Wednesday, August 28, 2013

Wednesday Wisdom: Pushing comfort zones for higher-quality board decisions


As I continue this year's immersion in group dynamics literature,  one of the most consistent messages remains the need for inviting and facilitating a certain level of creative tension in board deliberations. If we want the highest-quality decisions that lead to the highest-quality outcomes for our nonprofits, we can't fill the boardroom with people who look and think exactly like us. We also need people who will, as Lencioni says here, stretch us to think beyond the obvious and the comfortable.

At the same time, we require leadership that will help us build our capacity to handle those creative tensions productively - to not let those wide-open discussions deteriorate into heated, fear-inducing, enemy-making shouting matches.

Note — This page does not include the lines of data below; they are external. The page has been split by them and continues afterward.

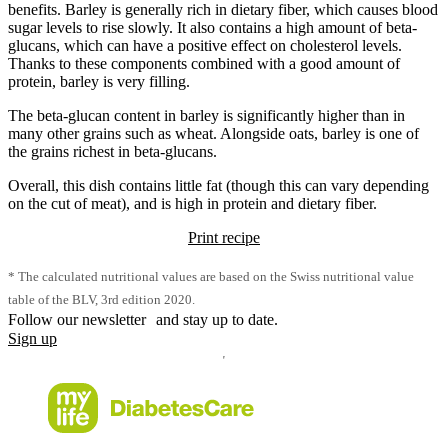
benefits. Barley is generally rich in dietary fiber, which causes blood
sugar levels to rise slowly. It also contains a high amount of beta-
glucans, which can have a positive effect on cholesterol levels.
Thanks to these components combined with a good amount of
protein, barley is very filling.
The beta-glucan content in barley is significantly higher than in
many other grains such as wheat. Alongside oats, barley is one of
the grains richest in beta-glucans.
Overall, this dish contains little fat (though this can vary depending
on the cut of meat), and is high in protein and dietary fiber.
Print recipe
* The calculated nutritional values are based on the Swiss nutritional value
table of the BLV, 3rd edition 2020.
Follow our newsletter and stay up to date.
Sign up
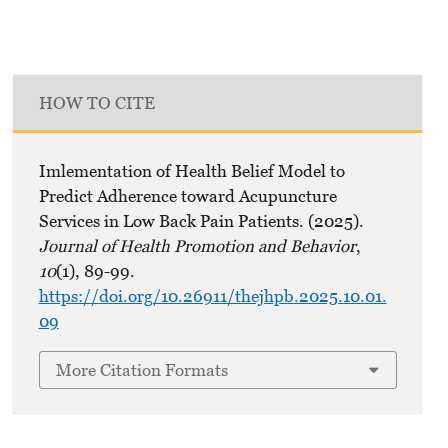
HOW TO CITE
Imlementation of Health Belief Model to
Predict Adherence toward Acupuncture
Services in Low Back Pain Patients. (2025).
Journal of Health Promotion and Behavior
,
10
(1), 89-99.
https://doi.org/10.26911/thejhpb.2025.10.01.
09
More Citation Formats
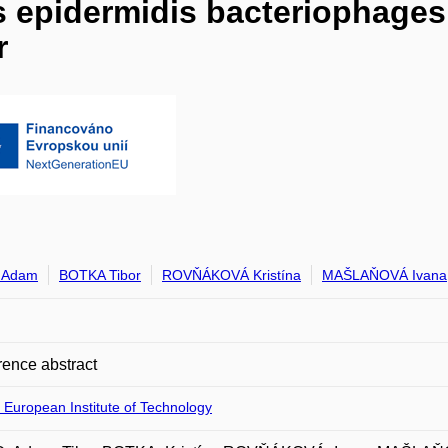
 epidermidis bacteriophages
r
 Adam
BOTKA Tibor
ROVŇÁKOVÁ Kristína
MAŠLAŇOVÁ Ivana
ence abstract
 European Institute of Technology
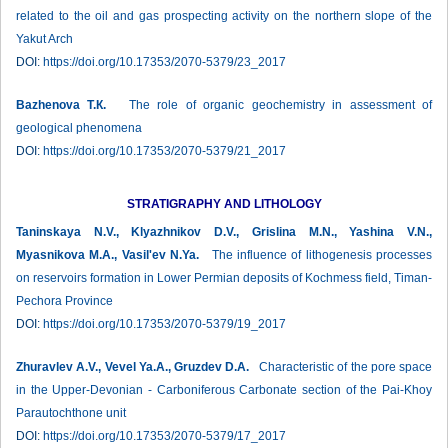
related to the oil and gas prospecting activity on the northern slope of the
Yakut Arch
DOI:
https://doi.org/10.17353/2070-5379/23_2017
Bazhenova Т.К.
The role of organic geochemistry in assessment of
geological phenomena
DOI:
https://doi.org/10.17353/2070-5379/21_2017
STRATIGRAPHY AND LITHOLOGY
Taninskaya N.V., Klyazhnikov D.V., Grislina M.N., Yashina V.N.,
Myasnikova M.A., Vasil'ev N.Ya.
The influence of lithogenesis processes
on reservoirs formation in Lower Permian deposits of Kochmess field, Timan-
Pechora Province
DOI:
https://doi.org/10.17353/2070-5379/19_2017
Zhuravlev А.V., Vevel Ya.A., Gruzdev D.A.
Characteristic of the pore space
in the Upper-Devonian - Carboniferous Carbonate section of the Pai-Khoy
Parautochthone unit
DOI:
https://doi.org/10.17353/2070-5379/17_2017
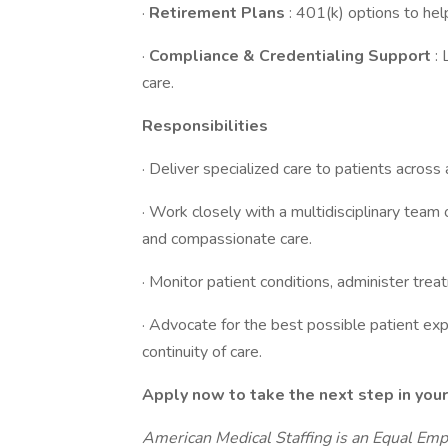
·
Retirement Plans
: 401(k) options to help
·
Compliance & Credentialing Support
:
care.
Responsibilities
· Deliver specialized care to patients across 
· Work closely with a multidisciplinary team
and compassionate care.
· Monitor patient conditions, administer t
· Advocate for the best possible patient exp
continuity of care.
Apply now to take the next step in your
American Medical Staffing is an Equal Em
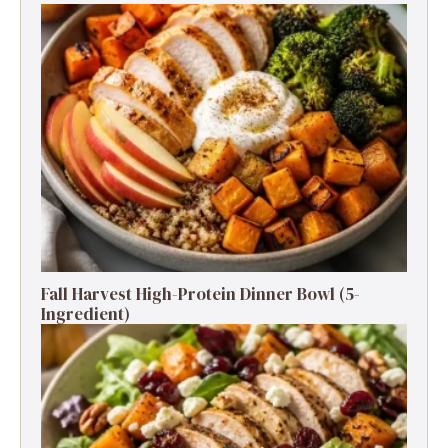
Fall Harvest High-Protein Dinner Bowl (5-
Ingredient)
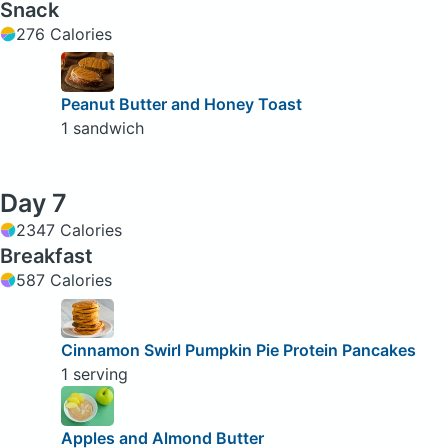
Snack
276 Calories
Peanut Butter and Honey Toast
1 sandwich
Day 7
2347 Calories
Breakfast
587 Calories
Cinnamon Swirl Pumpkin Pie Protein Pancakes
1 serving
Apples and Almond Butter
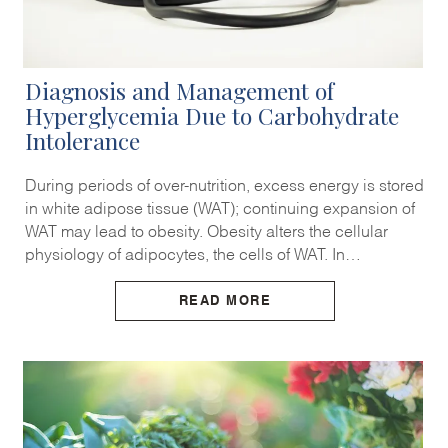
Diagnosis and Management of
Hyperglycemia Due to Carbohydrate
Intolerance
During periods of over-nutrition, excess energy is stored
in white adipose tissue (WAT); continuing expansion of
WAT may lead to obesity. Obesity alters the cellular
physiology of adipocytes, the cells of WAT. In…
READ MORE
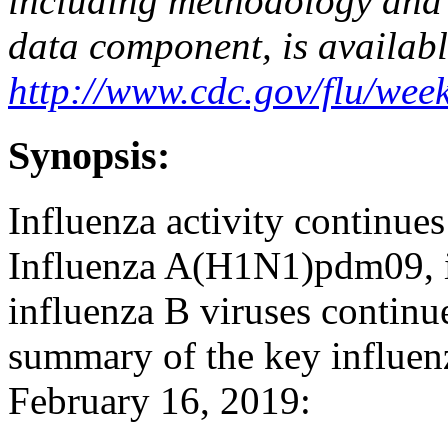
including methodology and 
data component, is availabl
http://www.cdc.gov/flu/week
Synopsis:
Influenza activity continues
Influenza A(H1N1)pdm09, 
influenza B viruses continue
summary of the key influenz
February 16, 2019:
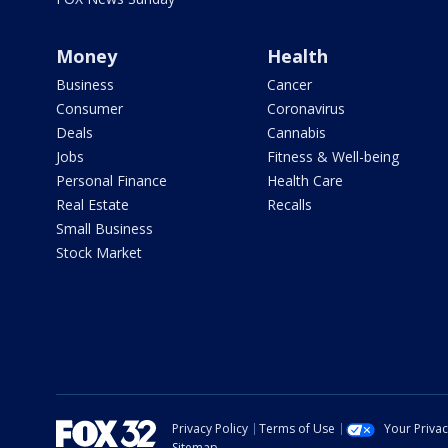
Money
Health
Business
Cancer
Consumer
Coronavirus
Deals
Cannabis
Jobs
Fitness & Well-being
Personal Finance
Health Care
Real Estate
Recalls
Small Business
Stock Market
Privacy Policy
Terms of Use
Your Priva
Sitemap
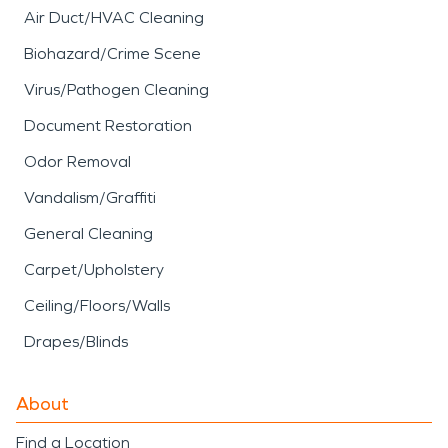
Air Duct/HVAC Cleaning
Biohazard/Crime Scene
Virus/Pathogen Cleaning
Document Restoration
Odor Removal
Vandalism/Graffiti
General Cleaning
Carpet/Upholstery
Ceiling/Floors/Walls
Drapes/Blinds
About
Find a Location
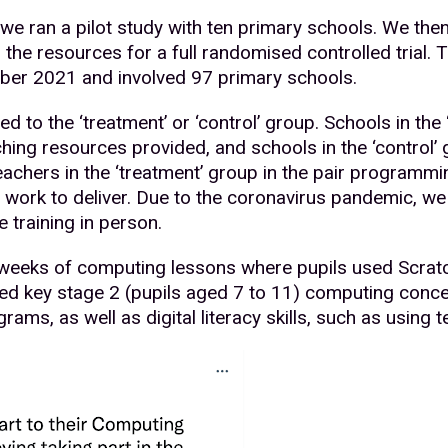
e ran a pilot study with ten primary schools. We the
 the resources for a full randomised controlled trial. 
er 2021 and involved 97 primary schools.
 to the ‘treatment’ or ‘control’ group. Schools in the
ing resources provided, and schools in the ‘control’
eachers in the ‘treatment’ group in the pair programm
 work to deliver. Due to the coronavirus pandemic, we 
e training in person.
2 weeks of computing lessons where pupils used Scrat
ed key stage 2 (pupils aged 7 to 11) computing conc
grams, as well as digital literacy skills, such as using 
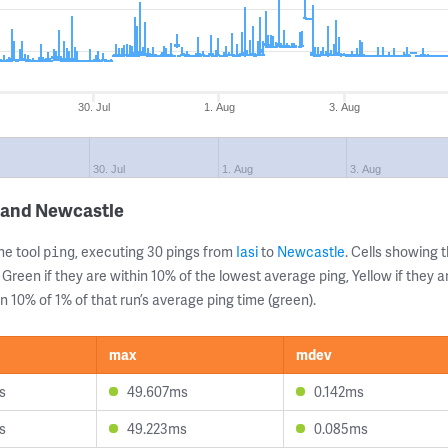
30. Jul
1. Aug
3. Aug
30. Jul
1. Aug
3. Aug
i and Newcastle
ne tool
, executing 30 pings from
Iasi
to
Newcastle
. Cells showing
ping
 Green if they are within 10% of the lowest average ping, Yellow if they 
n 10% of 1% of that run’s average ping time (green).
max
mdev
s
49.607ms
0.142ms
s
49.223ms
0.085ms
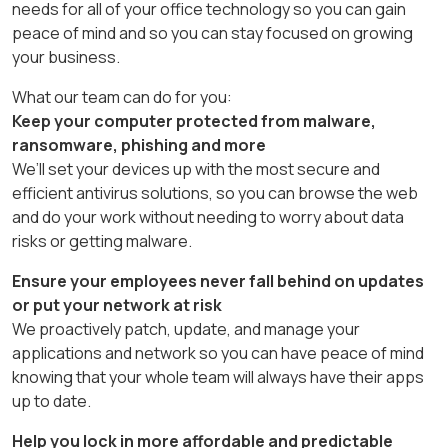
needs for all of your office technology so you can gain
peace of mind and so you can stay focused on growing
your business.
What our team can do for you:
Keep your computer protected from malware,
ransomware, phishing and more
We’ll set your devices up with the most secure and
efficient antivirus solutions, so you can browse the web
and do your work without needing to worry about data
risks or getting malware.
Ensure your employees never fall behind on updates
or put your network at risk
We proactively patch, update, and manage your
applications and network so you can have peace of mind
knowing that your whole team will always have their apps
up to date.
Help you lock in more affordable and predictable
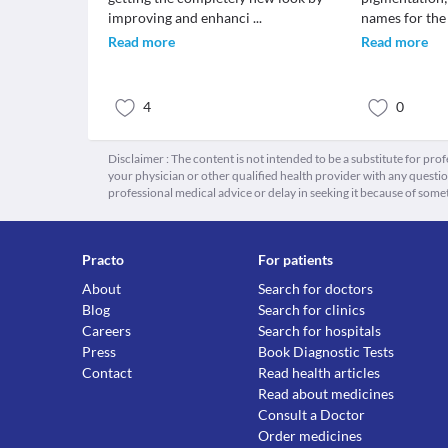
improving and enhanci
...
names for the
Read more
Read more
4
0
Disclaimer : The content is not intended to be a substitute for pro
your physician or other qualified health provider with any quest
professional medical advice or delay in seeking it because of some
Practo
For patients
About
Search for doctors
Blog
Search for clinics
Careers
Search for hospitals
Press
Book Diagnostic Tests
Contact
Read health articles
Read about medicines
Consult a Doctor
Order medicines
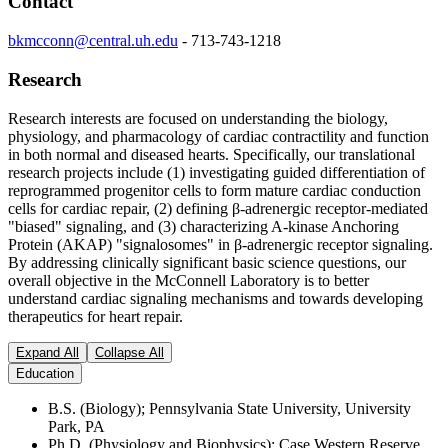
Contact
bkmcconn@central.uh.edu
-
713-743-1218
Research
Research interests are focused on understanding the biology,
physiology, and pharmacology of cardiac contractility and function
in both normal and diseased hearts. Specifically, our translational
research projects include (1) investigating guided differentiation of
reprogrammed progenitor cells to form mature cardiac conduction
cells for cardiac repair, (2) defining
β
-adrenergic receptor-mediated
"biased" signaling, and (3) characterizing A-kinase Anchoring
Protein (AKAP) "signalosomes" in
β
-adrenergic receptor signaling.
By addressing clinically significant basic science questions, our
overall objective in the McConnell Laboratory is to better
understand cardiac signaling mechanisms and towards developing
therapeutics for heart repair.
Expand All
Collapse All
Education
B.S. (Biology); Pennsylvania State University, University
Park, PA
Ph.D. (Physiology and Biophysics); Case Western Reserve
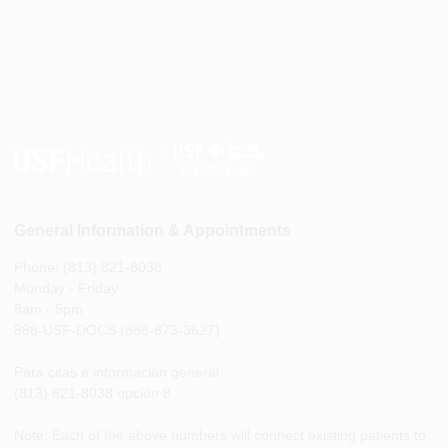
General Information & Appointments
Phone: (813) 821-8038
Monday - Friday
8am - 5pm
888-USF-DOCS (888-873-3627)
Para citas e información general
(813) 821-8038 opción 8
Note: Each of the above numbers will connect existing patients to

I've always understood that as being an essential role of leadership. My appreciation for the challenge, and the impact when one succeeds, has grown exponentially in he last eight months.

2 comments:

Christiane Dechert said...

I think different opinions and experiences are essential - IF the level of engagement of the individuals is similar. When all somebody has to offer is "a different opinion," without doing any of the work outside of meetings, hard feelings are the immediate consequence.

Debra Beck, EdD said...

Maybe it's because I've been immersed in group dynamics/teams literature all summer, but I can't help connecting this to factors that you and I both know to be critical: shared commitment to the larger purpose bringing board members together and shared ownership of/accountability for the work that advances it.

The optimal scenario (which, yes, can be an elusive state) is a board filled with members who are clear about why they're there, personally committed to advancing that mission, and individually and collectively accountable for ensuring that that happens in responsible ways. Holding ourselves - and each other - accountable for commitments made is a piece of the puzzle that essential (and not always acknowledged).